┌────────

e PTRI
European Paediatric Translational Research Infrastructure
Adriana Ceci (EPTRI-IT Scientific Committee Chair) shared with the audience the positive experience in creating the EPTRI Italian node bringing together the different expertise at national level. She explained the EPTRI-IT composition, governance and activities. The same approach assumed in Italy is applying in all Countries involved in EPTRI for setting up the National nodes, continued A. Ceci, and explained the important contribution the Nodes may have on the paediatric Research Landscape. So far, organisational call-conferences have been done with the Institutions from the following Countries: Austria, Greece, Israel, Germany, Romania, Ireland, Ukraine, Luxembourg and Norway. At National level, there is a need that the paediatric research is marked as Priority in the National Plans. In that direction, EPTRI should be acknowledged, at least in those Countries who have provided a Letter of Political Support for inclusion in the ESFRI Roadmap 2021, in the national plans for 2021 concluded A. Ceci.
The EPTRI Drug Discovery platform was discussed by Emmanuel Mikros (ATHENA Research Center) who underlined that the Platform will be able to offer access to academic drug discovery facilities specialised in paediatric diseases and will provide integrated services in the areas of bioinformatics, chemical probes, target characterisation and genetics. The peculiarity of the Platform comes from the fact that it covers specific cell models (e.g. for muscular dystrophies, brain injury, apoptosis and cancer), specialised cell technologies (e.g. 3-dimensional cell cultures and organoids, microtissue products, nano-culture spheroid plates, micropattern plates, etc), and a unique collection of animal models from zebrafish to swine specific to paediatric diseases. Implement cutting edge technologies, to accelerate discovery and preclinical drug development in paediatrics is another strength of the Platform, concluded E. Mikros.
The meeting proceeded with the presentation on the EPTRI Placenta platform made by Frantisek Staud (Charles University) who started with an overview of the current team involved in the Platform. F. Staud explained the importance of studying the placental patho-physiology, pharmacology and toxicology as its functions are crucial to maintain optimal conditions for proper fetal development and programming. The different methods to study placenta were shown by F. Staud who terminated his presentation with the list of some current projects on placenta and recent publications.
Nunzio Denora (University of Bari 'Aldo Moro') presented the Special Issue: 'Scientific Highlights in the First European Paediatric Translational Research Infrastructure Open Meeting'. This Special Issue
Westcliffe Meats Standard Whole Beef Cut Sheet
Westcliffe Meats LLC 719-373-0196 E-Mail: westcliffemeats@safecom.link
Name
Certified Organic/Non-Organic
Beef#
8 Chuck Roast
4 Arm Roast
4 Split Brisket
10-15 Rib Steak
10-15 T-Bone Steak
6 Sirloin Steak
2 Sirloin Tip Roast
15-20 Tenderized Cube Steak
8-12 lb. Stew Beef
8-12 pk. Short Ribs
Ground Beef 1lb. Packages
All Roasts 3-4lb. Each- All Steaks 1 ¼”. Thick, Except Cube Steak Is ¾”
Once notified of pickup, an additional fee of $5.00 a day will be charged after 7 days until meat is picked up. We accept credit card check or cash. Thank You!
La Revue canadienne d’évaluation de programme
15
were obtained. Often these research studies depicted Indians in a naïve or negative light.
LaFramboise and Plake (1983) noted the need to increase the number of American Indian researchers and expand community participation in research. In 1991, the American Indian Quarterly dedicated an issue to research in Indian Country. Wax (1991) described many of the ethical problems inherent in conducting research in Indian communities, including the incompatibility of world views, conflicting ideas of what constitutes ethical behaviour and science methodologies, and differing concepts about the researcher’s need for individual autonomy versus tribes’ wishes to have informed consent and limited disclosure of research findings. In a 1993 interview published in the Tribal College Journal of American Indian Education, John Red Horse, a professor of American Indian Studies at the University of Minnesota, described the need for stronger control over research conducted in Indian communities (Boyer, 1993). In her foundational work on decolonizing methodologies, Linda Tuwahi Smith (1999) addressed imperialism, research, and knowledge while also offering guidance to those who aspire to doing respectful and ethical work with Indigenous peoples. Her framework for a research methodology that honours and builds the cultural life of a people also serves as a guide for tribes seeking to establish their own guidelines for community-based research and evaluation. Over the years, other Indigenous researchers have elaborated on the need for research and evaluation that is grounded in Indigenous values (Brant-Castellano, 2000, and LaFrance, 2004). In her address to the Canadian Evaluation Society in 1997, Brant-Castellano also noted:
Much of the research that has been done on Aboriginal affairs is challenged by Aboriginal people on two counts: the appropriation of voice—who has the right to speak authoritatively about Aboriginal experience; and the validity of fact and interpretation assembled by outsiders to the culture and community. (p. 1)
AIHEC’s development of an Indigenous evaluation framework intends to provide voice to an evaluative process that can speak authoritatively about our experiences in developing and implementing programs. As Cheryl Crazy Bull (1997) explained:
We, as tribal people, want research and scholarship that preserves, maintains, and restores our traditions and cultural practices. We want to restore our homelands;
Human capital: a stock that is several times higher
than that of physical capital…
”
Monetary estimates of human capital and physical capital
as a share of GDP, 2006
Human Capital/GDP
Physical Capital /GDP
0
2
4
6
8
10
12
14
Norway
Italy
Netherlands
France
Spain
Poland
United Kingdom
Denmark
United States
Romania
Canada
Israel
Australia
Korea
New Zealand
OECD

└────────

** Your assignment **
From the opening line of the data above through the line that contains "Adriana Ceci (EPTRI-IT", please print each line as it stands and only those lines.

** Response to this exercise **
e PTRI
European Paediatric Translational Research Infrastructure
Adriana Ceci (EPTRI-IT Scientific Committee Chair) shared with the audience the positive experience in creating the EPTRI Italian node bringing together the different expertise at national level. She explained the EPTRI-IT composition, governance and activities. The same approach assumed in Italy is applying in all Countries involved in EPTRI for setting up the National nodes, continued A. Ceci, and explained the important contribution the Nodes may have on the paediatric Research Landscape. So far, organisational call-conferences have been done with the Institutions from the following Countries: Austria, Greece, Israel, Germany, Romania, Ireland, Ukraine, Luxembourg and Norway. At National level, there is a need that the paediatric research is marked as Priority in the National Plans. In that direction, EPTRI should be acknowledged, at least in those Countries who have provided a Letter of Political Support for inclusion in the ESFRI Roadmap 2021, in the national plans for 2021 concluded A. Ceci.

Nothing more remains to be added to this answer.